#### [About this exercise]
Copy every line of text in the following records, character for character and in the same order, without changing anything.
= = = = = = =
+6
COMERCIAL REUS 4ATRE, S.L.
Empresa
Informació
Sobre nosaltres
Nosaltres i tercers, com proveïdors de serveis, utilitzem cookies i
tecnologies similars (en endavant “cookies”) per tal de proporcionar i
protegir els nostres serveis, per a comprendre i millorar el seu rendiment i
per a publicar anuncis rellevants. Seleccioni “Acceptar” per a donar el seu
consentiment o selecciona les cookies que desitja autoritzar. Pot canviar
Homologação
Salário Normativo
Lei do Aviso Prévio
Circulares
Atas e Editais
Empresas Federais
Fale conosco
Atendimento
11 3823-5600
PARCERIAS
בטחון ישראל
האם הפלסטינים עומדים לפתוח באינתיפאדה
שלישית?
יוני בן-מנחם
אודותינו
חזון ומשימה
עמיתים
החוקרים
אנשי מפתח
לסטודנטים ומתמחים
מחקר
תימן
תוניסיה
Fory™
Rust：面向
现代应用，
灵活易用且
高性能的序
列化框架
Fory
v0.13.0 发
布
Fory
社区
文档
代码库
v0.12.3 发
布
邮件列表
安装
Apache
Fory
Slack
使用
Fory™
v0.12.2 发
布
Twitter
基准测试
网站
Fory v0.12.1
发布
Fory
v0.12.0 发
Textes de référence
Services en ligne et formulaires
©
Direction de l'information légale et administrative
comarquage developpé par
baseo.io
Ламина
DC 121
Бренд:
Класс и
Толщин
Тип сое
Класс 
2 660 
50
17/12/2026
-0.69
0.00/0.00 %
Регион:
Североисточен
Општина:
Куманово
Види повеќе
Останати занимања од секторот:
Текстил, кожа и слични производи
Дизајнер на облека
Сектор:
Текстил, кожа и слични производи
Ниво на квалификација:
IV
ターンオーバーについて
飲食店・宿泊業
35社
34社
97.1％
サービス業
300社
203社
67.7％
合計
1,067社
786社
= = = = = = =
#### [Task result]
+6
COMERCIAL REUS 4ATRE, S.L.
Empresa
Informació
Sobre nosaltres
Nosaltres i tercers, com proveïdors de serveis, utilitzem cookies i
tecnologies similars (en endavant “cookies”) per tal de proporcionar i
protegir els nostres serveis, per a comprendre i millorar el seu rendiment i
per a publicar anuncis rellevants. Seleccioni “Acceptar” per a donar el seu
consentiment o selecciona les cookies que desitja autoritzar. Pot canviar
Homologação
Salário Normativo
Lei do Aviso Prévio
Circulares
Atas e Editais
Empresas Federais
Fale conosco
Atendimento
11 3823-5600
PARCERIAS
בטחון ישראל
האם הפלסטינים עומדים לפתוח באינתיפאדה
שלישית?
יוני בן-מנחם
אודותינו
חזון ומשימה
עמיתים
החוקרים
אנשי מפתח
לסטודנטים ומתמחים
מחקר
תימן
תוניסיה
Fory™
Rust：面向
现代应用，
灵活易用且
高性能的序
列化框架
Fory
v0.13.0 发
布
Fory
社区
文档
代码库
v0.12.3 发
布
邮件列表
安装
Apache
Fory
Slack
使用
Fory™
v0.12.2 发
布
Twitter
基准测试
网站
Fory v0.12.1
发布
Fory
v0.12.0 发
Textes de référence
Services en ligne et formulaires
©
Direction de l'information légale et administrative
comarquage developpé par
baseo.io
Ламина
DC 121
Бренд:
Класс и
Толщин
Тип сое
Класс 
2 660 
50
17/12/2026
-0.69
0.00/0.00 %
Регион:
Североисточен
Општина:
Куманово
Види повеќе
Останати занимања од секторот:
Текстил, кожа и слични производи
Дизајнер на облека
Сектор:
Текстил, кожа и слични производи
Ниво на квалификација:
IV
ターンオーバーについて
飲食店・宿泊業
35社
34社
97.1％
サービス業
300社
203社
67.7％
合計
1,067社
786社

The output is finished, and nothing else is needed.